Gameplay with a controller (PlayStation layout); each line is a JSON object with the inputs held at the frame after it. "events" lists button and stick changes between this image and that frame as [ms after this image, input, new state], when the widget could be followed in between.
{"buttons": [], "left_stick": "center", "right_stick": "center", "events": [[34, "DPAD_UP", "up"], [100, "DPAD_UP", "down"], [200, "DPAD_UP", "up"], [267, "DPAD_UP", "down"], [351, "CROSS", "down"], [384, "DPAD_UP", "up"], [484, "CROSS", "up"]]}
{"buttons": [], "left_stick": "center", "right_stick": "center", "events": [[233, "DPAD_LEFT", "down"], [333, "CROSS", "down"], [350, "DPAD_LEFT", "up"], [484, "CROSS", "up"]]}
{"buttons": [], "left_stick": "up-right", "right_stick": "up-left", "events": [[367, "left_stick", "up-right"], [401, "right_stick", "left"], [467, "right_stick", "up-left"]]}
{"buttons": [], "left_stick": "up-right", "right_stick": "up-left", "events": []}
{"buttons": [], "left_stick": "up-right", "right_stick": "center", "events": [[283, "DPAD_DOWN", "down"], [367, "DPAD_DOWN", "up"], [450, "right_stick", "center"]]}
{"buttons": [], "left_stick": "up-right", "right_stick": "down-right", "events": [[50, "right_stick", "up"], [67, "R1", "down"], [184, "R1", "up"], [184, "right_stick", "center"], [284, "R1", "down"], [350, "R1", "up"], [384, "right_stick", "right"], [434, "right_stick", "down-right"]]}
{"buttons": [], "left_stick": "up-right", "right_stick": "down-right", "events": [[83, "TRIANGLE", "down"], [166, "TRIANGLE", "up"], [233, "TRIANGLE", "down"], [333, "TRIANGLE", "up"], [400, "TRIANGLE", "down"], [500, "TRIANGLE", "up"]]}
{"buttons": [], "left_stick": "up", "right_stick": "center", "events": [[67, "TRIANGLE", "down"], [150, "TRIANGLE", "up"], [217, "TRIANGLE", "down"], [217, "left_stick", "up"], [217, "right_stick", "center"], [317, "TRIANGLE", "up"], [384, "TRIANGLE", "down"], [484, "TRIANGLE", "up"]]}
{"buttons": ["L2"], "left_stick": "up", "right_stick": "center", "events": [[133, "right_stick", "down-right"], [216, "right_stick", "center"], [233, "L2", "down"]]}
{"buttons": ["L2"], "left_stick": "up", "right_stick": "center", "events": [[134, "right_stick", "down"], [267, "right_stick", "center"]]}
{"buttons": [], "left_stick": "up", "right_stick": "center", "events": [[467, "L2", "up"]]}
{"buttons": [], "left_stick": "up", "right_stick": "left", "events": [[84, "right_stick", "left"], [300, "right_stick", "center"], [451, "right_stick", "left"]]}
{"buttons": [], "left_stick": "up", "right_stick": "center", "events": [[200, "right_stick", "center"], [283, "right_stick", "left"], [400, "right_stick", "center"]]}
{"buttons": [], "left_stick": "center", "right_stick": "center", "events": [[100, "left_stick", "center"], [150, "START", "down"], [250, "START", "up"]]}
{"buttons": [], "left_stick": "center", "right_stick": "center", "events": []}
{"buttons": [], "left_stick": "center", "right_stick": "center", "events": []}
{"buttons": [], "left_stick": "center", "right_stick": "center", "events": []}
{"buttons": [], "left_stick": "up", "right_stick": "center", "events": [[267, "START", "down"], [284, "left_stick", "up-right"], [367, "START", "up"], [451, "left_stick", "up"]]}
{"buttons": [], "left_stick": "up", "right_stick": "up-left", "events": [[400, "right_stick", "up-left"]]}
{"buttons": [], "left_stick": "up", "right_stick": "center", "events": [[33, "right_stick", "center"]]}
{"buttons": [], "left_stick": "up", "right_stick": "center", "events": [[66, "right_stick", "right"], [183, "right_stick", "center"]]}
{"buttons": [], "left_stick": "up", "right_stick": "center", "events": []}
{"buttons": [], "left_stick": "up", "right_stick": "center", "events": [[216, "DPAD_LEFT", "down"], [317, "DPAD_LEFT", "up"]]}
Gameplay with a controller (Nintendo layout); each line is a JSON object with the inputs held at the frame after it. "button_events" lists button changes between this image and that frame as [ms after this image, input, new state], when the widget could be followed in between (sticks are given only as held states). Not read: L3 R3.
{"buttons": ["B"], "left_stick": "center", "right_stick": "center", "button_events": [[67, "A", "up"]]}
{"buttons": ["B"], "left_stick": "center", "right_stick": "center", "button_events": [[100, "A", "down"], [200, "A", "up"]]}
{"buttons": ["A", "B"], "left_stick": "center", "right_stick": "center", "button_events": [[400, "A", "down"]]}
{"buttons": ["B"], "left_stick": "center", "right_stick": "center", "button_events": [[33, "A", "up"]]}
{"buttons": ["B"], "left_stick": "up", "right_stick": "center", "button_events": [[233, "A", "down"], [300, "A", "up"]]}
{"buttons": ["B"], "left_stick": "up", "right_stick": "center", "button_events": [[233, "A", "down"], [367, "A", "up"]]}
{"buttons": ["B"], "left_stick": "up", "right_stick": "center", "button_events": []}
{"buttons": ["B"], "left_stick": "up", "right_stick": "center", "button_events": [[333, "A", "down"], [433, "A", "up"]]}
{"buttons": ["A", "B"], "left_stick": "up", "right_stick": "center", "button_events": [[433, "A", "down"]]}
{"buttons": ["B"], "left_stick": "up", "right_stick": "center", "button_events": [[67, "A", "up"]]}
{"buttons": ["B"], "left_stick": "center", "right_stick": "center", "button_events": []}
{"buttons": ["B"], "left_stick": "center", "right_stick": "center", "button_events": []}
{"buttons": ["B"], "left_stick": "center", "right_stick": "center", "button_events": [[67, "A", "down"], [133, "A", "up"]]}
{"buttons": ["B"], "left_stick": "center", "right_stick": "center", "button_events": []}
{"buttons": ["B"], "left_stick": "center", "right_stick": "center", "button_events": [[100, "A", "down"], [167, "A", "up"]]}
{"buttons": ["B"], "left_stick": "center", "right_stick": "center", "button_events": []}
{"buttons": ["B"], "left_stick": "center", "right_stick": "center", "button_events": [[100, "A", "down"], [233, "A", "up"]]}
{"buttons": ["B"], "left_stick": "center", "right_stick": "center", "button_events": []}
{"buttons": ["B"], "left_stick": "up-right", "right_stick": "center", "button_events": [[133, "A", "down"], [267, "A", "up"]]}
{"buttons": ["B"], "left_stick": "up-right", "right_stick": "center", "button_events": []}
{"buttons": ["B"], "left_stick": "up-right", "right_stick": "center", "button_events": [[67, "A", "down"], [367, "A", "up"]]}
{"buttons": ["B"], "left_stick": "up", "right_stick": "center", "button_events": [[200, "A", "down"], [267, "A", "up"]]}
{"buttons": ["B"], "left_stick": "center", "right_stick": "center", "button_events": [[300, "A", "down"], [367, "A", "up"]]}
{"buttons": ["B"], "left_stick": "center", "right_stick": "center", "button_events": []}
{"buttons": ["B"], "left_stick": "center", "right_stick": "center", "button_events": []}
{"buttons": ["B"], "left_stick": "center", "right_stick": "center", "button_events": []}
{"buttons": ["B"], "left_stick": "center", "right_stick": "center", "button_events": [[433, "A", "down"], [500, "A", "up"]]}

:::::

▶ [Task prompt] How many of the lines in the records include the word "START"? Only the number should be given.

▶ [Response] 2